Key Responsibilities
1. AI & GPU Infrastructure Design (GPU Farm / AI Factory)
• Lead the architectural design and refinement of the Nutanix GPU-as-a-Service (GPUaaS) platform, ensuring a seamless experience for internal R&D, QA, and Sales teams.
• Provide technical leadership in some of the key initiatives such as Nutanix Validated Designs (NVD) for the AI Factory, incorporating NVIDIA MGX/HGX architectures and high-density Cisco nodes (e.g., UCS 845A).
• Architect the Management Cluster control plane (NKP, Prism Central, NuDeploy) to ensure it is decoupled from GPU compute nodes for maximum efficiency.

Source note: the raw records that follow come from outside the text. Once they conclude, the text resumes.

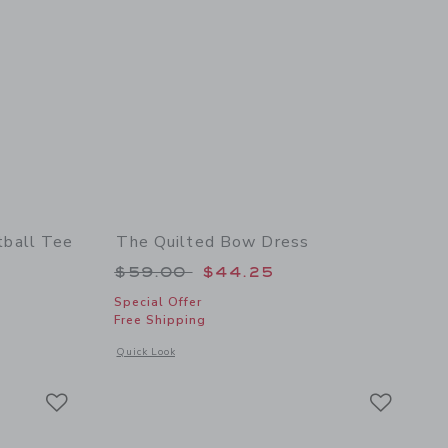
ball Tee
The Quilted Bow Dress
 $36.00 to
Price reduced from $59.00 to
$59.00
$44.25
Special Offer
Free Shipping
 details of PEANUTS™ Snoopy Football Tee
Opens a modal window with additional details of The Quilte
Quick Look
Link
Link
Link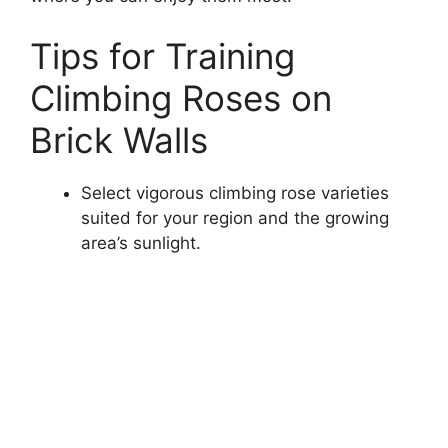
Tips for Training
Climbing Roses on
Brick Walls
Select vigorous climbing rose varieties
suited for your region and the growing
area’s sunlight.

• Implement policy-driven placement of workloads across on-prem and cloud-burst environments.
2. Data Center Asset & Lifecycle Management
• Design solution for a centralized Data Center Asset Inventory system, ensuring real-time visibility into all hardware assets, including CPUs, GPUs, Virtual Machines, and networking.

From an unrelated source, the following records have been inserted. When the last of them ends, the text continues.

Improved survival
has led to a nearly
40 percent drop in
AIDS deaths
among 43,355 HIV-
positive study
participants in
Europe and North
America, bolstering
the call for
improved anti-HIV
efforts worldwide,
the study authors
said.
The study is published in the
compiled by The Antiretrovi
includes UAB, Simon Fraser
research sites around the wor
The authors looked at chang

• Develop a comprehensive Hardware Lifecycle Management strategy, including procurement forecasting, "rack and stack" operationalization, and decommissioning of legacy systems (G3/G4/G5).
• Lead "Tiger Team" initiatives to navigate supply chain constraints, ensuring critical release milestones are not delayed by hardware shortages.
• Enforce strict Security Standards for Data Center HW Provisioning.
• Implement network segmentation for all the critical applications.
• Ensure all infrastructure meets SOC 2 and ISO 27001 compliance objectives while maintaining low-latency performance.
3. Special Projects
• Provide required architecture and designs during the project intake process. Review, guide the teams for right architecture for all demands before they become approved projects.
• Partner with security team and provide guidelines for upcoming projects.
• Involve and lead projects as an architect on special projects.
Preferred Qualifications
• Experience managing (as an architect) massive-scale data center environments (1,000+ nodes).
• Knowledge of Nutanix Cloud Infrastructure (NCI), AHV, and Prism Central
• Strong background in MLOps and automated pipeline integration (Kubeflow/MLflow).